Regulation of the human corticotropin-releasing-hormone gene promoter activity by antidepressant drugs in Neuro2A and AtT-20 cells

Major depression is frequently associated with hyperactivity of the hypothalamic-pituitary-adrenal (HPA) axis. Clinically effective therapy with antidepressant drugs normalizes the disturbed activity of HPA axis, in part, by decreasing corticotropin-releasing hormone (CRH) synthesis, but the mechanism of this action is poorly recognized. In order to find out whether antidepressants directly affect CRH gene promoter activity, we studied their effect on undifferentiated and differentiated Neuro-2A cells, and for comparison the effect of the selected antidepressants on AtT-20 cells was also determined. The cells were stably transfected with a human CRH promoter fragment (-663 to +124 bp) linked to the chloramphenicol acetyltransferase (CAT) reporter gene. The regulation of CRH gene promoter activity is similar in Neuro-2A cells, both intact and differentiated, and in AtT-20 cell line, and cAMP/PKA-dependent pathway plays an important role in the stimulation of CRH gene. It was found that imipramine, amitryptyline, desipramine, fluoxetine, and mianserin, present in the culture medium for 5 days, in a concentration-dependent manner inhibited basal hCRH gene promoter activity in undifferentiated Neuro-2A cells, while other drugs under study (citalopram, tianeptine, moclobemide, venlafaxine, reboxetine, mirtazapine, and milnacipram) were inactive. In the differentiated cells, all examined antidepressants, except moclobemide (no effect) and tianeptine (increase), inhibited hCRH gene transcription. Moreover, in differentiated cells, the drugs acted stronger and were effective at lower concentrations. Forskolin-induced CAT activity was attenuated by imipramine and fluoxetine and to a lesser degree by amitriptyline and desipramine in differentiated cells, whereas other drugs were inactive.

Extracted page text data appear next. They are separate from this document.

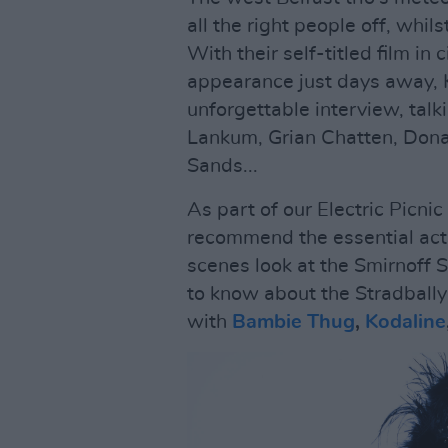
all the right people off, whil
With their self-titled film in
appearance just days away
unforgettable interview, tal
Lankum, Grian Chatten, Don
Sands...
As part of our Electric Picnic
recommend the essential acts
scenes look at the Smirnoff 
to know about the Stradbally
with
Bambie Thug
,
Kodaline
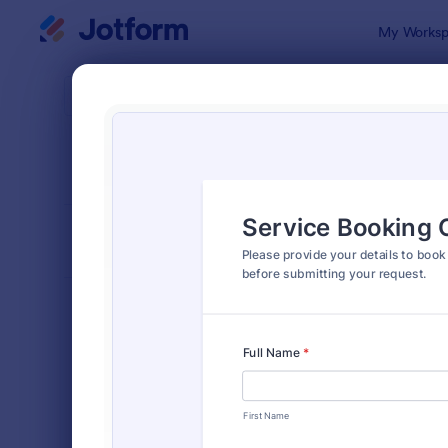
Dialog start
My Worksp
Form Temp
Cons
SORT BY
Popular
5,323 Temp
FORM LAYOUT
Classic
TYPES
Order Forms
7,185
Registration Forms
6,992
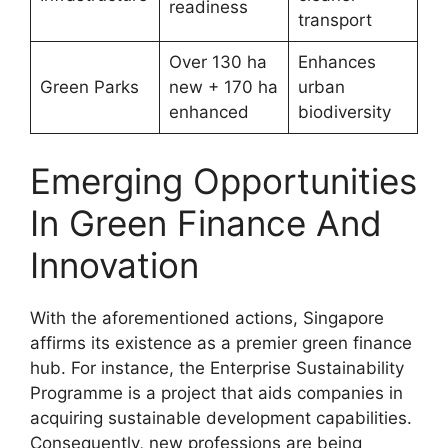
readiness
transport
Over 130 ha
Enhances
Green Parks
new + 170 ha
urban
enhanced
biodiversity
Emerging Opportunities
In Green Finance And
Innovation
With the aforementioned actions, Singapore
affirms its existence as a premier green finance
hub. For instance, the Enterprise Sustainability
Programme is a project that aids companies in
acquiring sustainable development capabilities.
Consequently, new professions are being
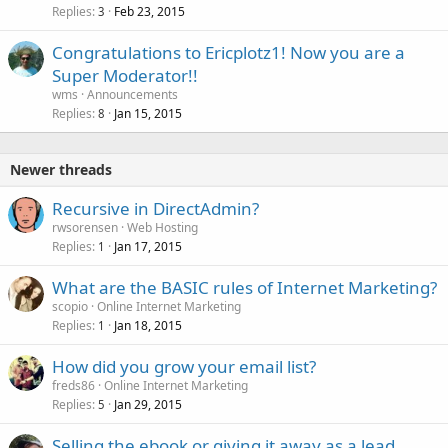
Replies
Feb 23, 2015
3
Congratulations to Ericplotz1! Now you are a
Super Moderator!!
wms
Announcements
Replies
Jan 15, 2015
8
Newer threads
Recursive in DirectAdmin?
rwsorensen
Web Hosting
Replies
Jan 17, 2015
1
What are the BASIC rules of Internet Marketing?
scopio
Online Internet Marketing
Replies
Jan 18, 2015
1
How did you grow your email list?
freds86
Online Internet Marketing
Replies
Jan 29, 2015
5
Selling the ebook or giving it away as a lead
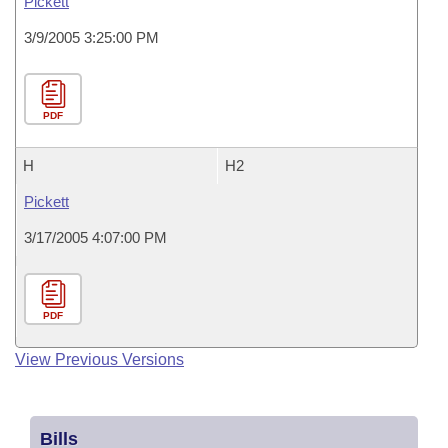
Pickett
3/9/2005 3:25:00 PM
PDF
H
H2
Pickett
3/17/2005 4:07:00 PM
PDF
View Previous Versions
Bills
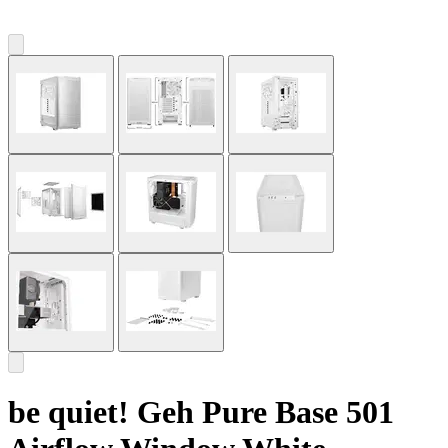
be quiet! Geh Pure Base 501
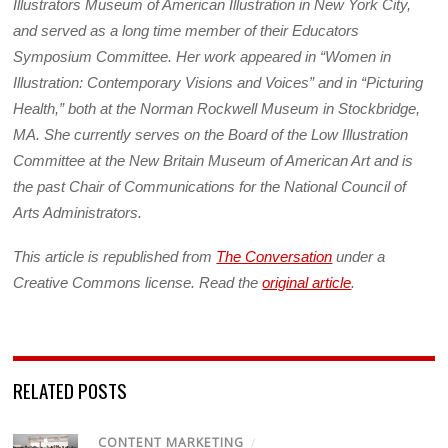
Illustrators Museum of American Illustration in New York City,
and served as a long time member of their Educators
Symposium Committee. Her work appeared in “Women in
Illustration: Contemporary Visions and Voices” and in “Picturing
Health,” both at the Norman Rockwell Museum in Stockbridge,
MA. She currently serves on the Board of the Low Illustration
Committee at the New Britain Museum of American Art and is
the past Chair of Communications for the National Council of
Arts Administrators.
This article is republished from
The Conversation
under a
Creative Commons license. Read the
original article
.
RELATED POSTS
CONTENT MARKETING
/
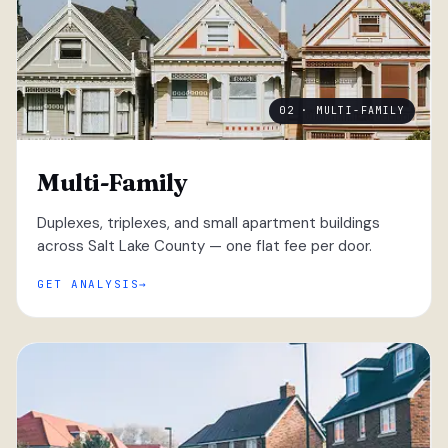
02 · MULTI-FAMILY
Multi-Family
Duplexes, triplexes, and small apartment buildings
across Salt Lake County — one flat fee per door.
GET ANALYSIS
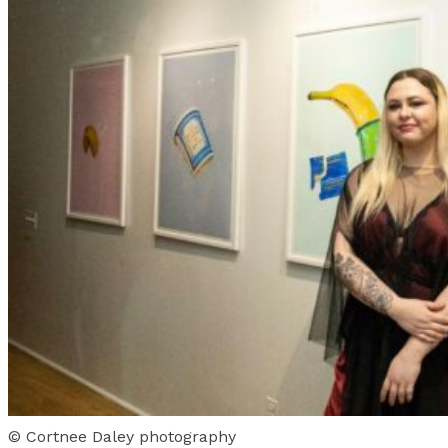
© Cortnee Daley photography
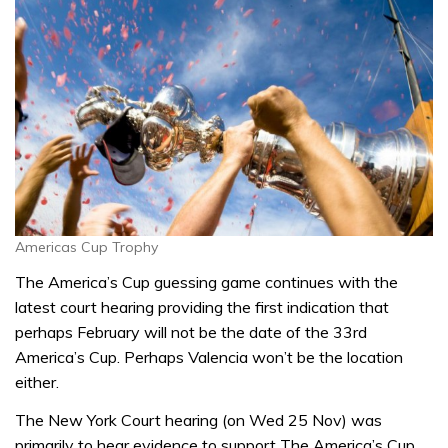
Americas Cup Trophy
The America’s Cup guessing game continues with the
latest court hearing providing the first indication that
perhaps February will not be the date of the 33rd
America’s Cup. Perhaps Valencia won’t be the location
either.
The New York Court hearing (on Wed 25 Nov) was
primarily to hear evidence to support The America’s Cup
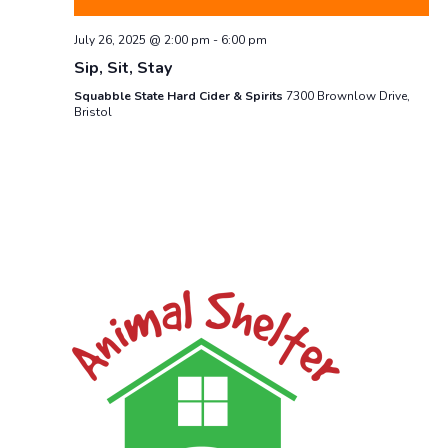
July 26, 2025 @ 2:00 pm
-
6:00 pm
Sip, Sit, Stay
Squabble State Hard Cider & Spirits
7300 Brownlow Drive,
Bristol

Moreover, imipramine and fluoxetine, but not tianeptine, showed moderate inhibitory effect on CRH gene promoter activity also in AtT-20 cell line, commonly used in CRH gene regulation studies. These results indicate that neuron-like differentiated Neuro-2A cells are a better model than pituitary and intact neuroblastoma to investigate the mechanism of psychotropic drug action. Inhibition of CRH gene promoter activity by antidepressant drugs may be a molecular mechanism by which these drugs inhibit the activity of HPA axis.